Group will renovate former art museum for cultural center

THE ASSOCIATED PRESS

Originally published February 15, 2002

TACOMA -- The Asia Pacific Cultural Center is buying the Tacoma Art Museum's 82-year-old downtown building and will start renovating it when TAM moves into its new location in spring of 2003.

Representatives of the cultural center and the museum closed the deal Wednesday for about $1.3 million. The center plans a 15-month, $2.2 million fund-raising campaign to cover the purchase and renovations.

"We are very excited about this," said Patsy Surh O'Connell, center president. The renovation plans include gallery space, classrooms, an auditorium and banquet room, a tea room, teaching kitchens, retail space and possibly a restaurant.

Representatives of the city and the Port of Tacoma helped finance a $50,000 feasibility study that led to the deal.

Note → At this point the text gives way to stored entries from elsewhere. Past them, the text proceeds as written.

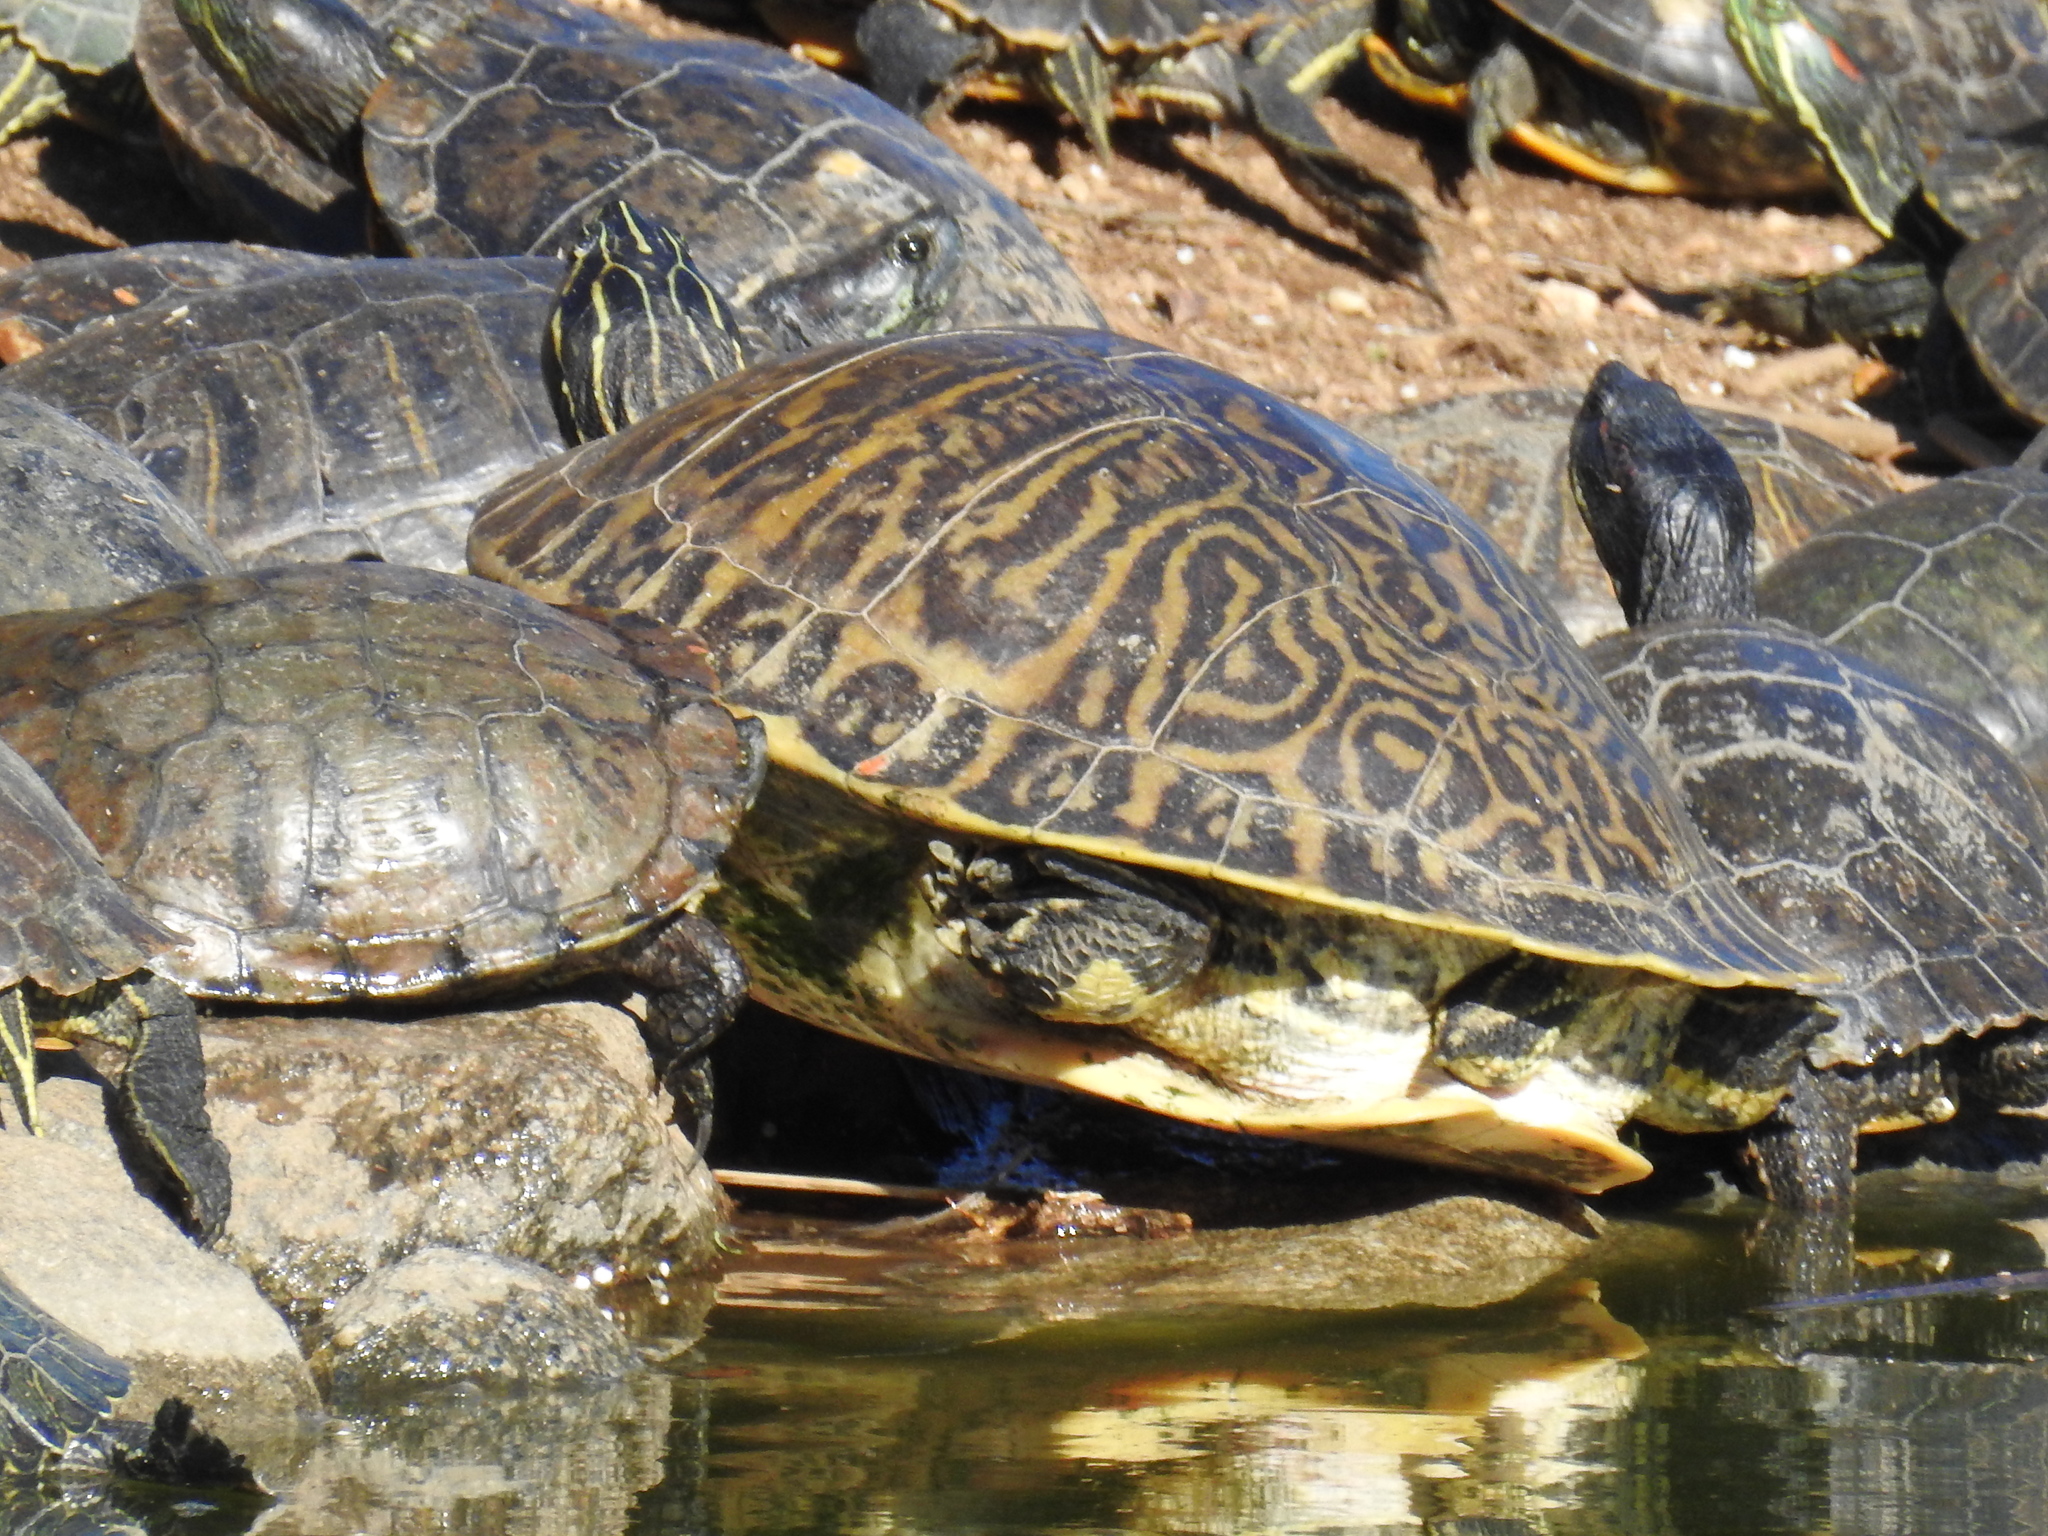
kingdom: Animalia
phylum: Chordata
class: Testudines
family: Emydidae
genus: Pseudemys
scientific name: Pseudemys peninsularis
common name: Peninsula cooter
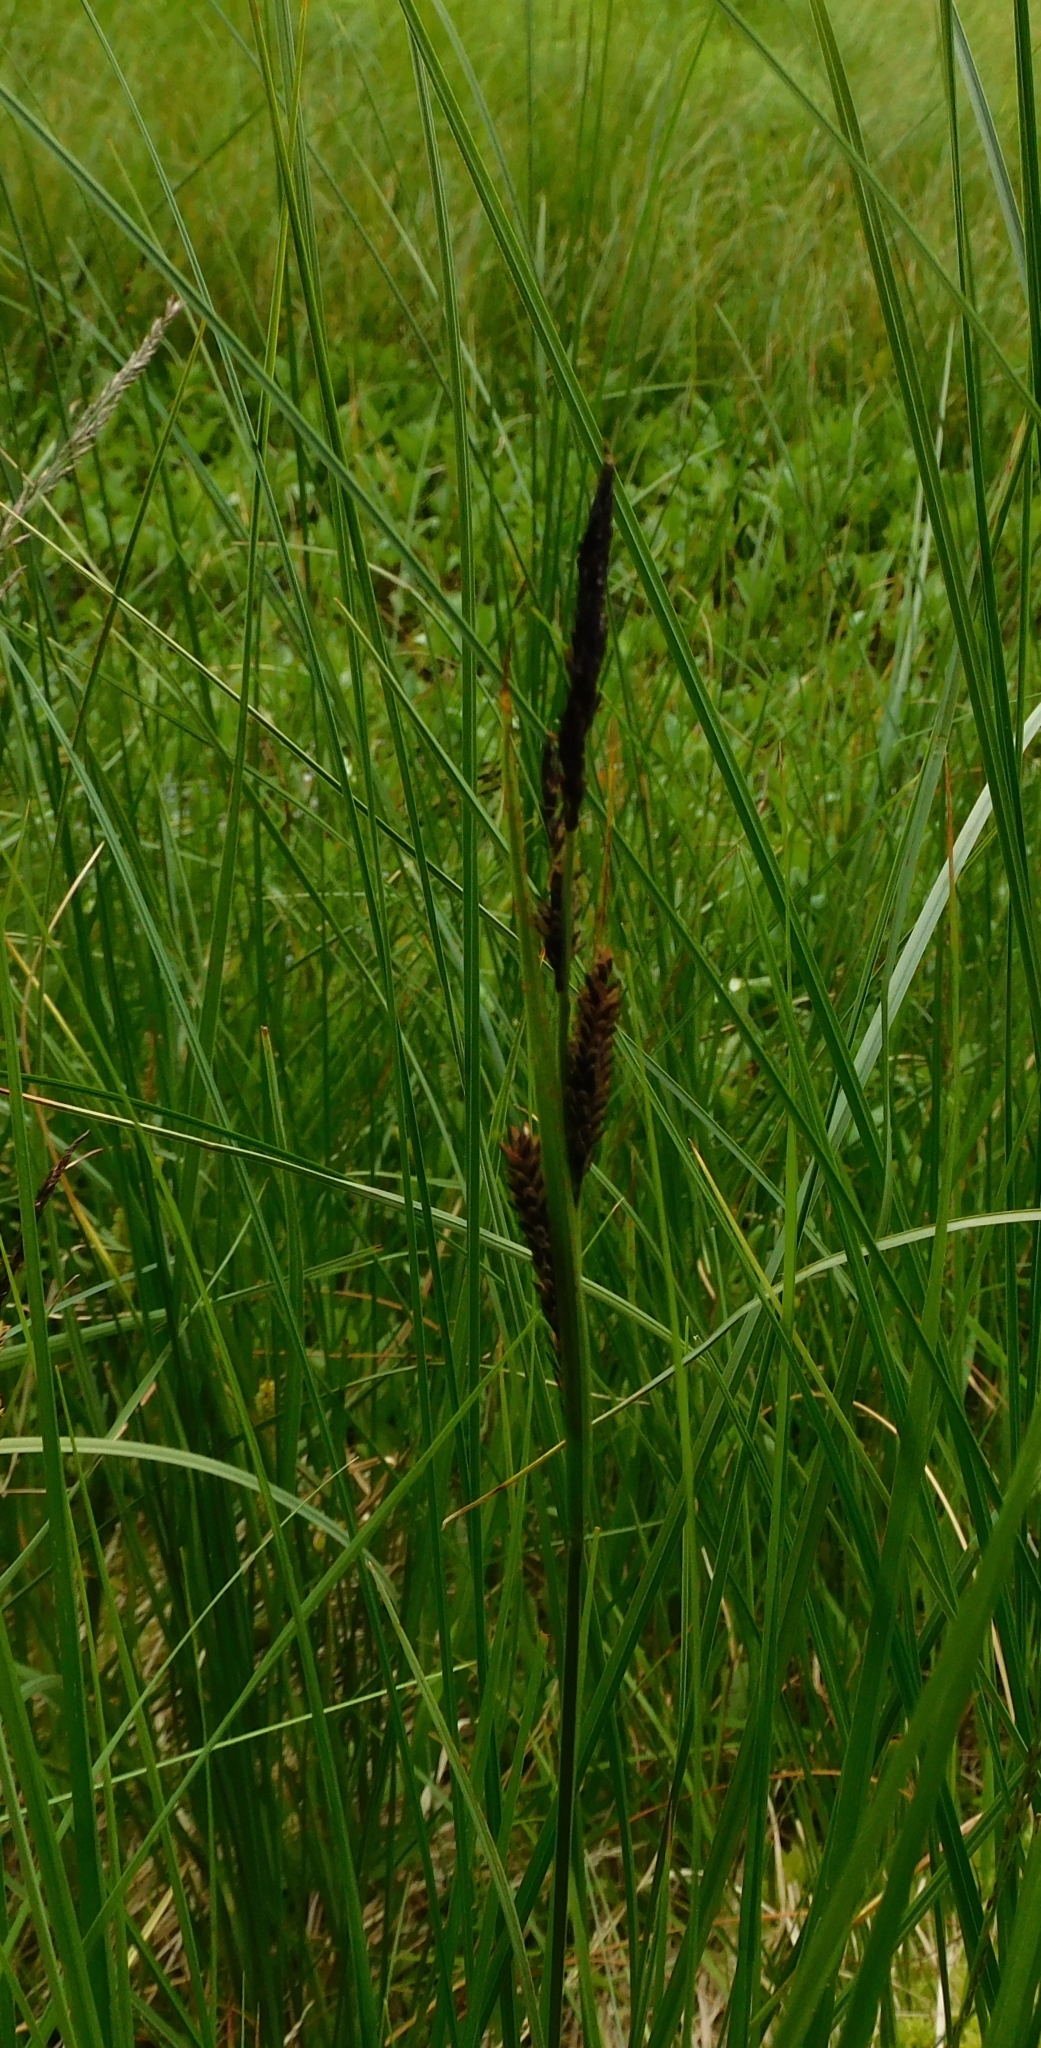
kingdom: Plantae
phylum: Tracheophyta
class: Liliopsida
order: Poales
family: Cyperaceae
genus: Carex
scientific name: Carex nigra
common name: Common sedge
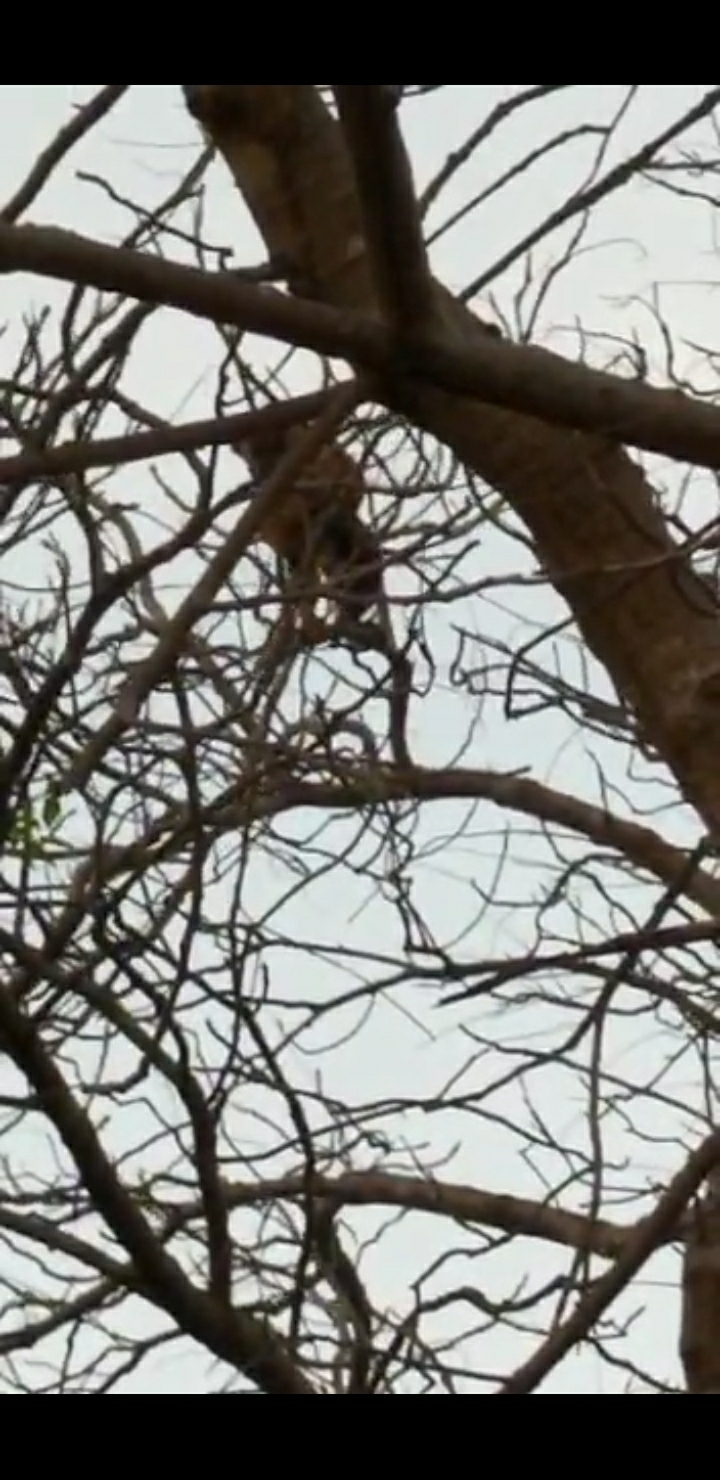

Tacoma has one of the highest concentrations of Asians and Pacific Islanders in the country. The 2000 U.S. census showed that 9.7 percent of Tacoma's population is at least part Asian, and 1.5 percent identified themselves as at least part Pacific Islander.

But these residents have almost no visibility in downtown Tacoma, O'Connell noted -- unusual among large West Coast cities, most of which have thriving international districts.

Some attribute the low profile to Tacoma's infamous Chinese expulsion, which gave the city a lasting stigma in some Asian communities. In 1885, a mob of Tacoma residents forced more than 200 Chinese out of the city and burned their homes.

Three previous plans to build an Asia Pacific Center in Tacoma have fallen through. The most recent effort, also downtown, was abandoned because of costs estimated at between $9 million and $10 million.

With the acquisition of the former museum, the cultural center can make the move "with only minor changes," said Marcia Golubic, secretary to the center's board. "It was kind of a win-win for everybody."

The four-story building opened in 1921 as the National Bank of Tacoma. It was converted into the Tacoma Art Museum in 1971.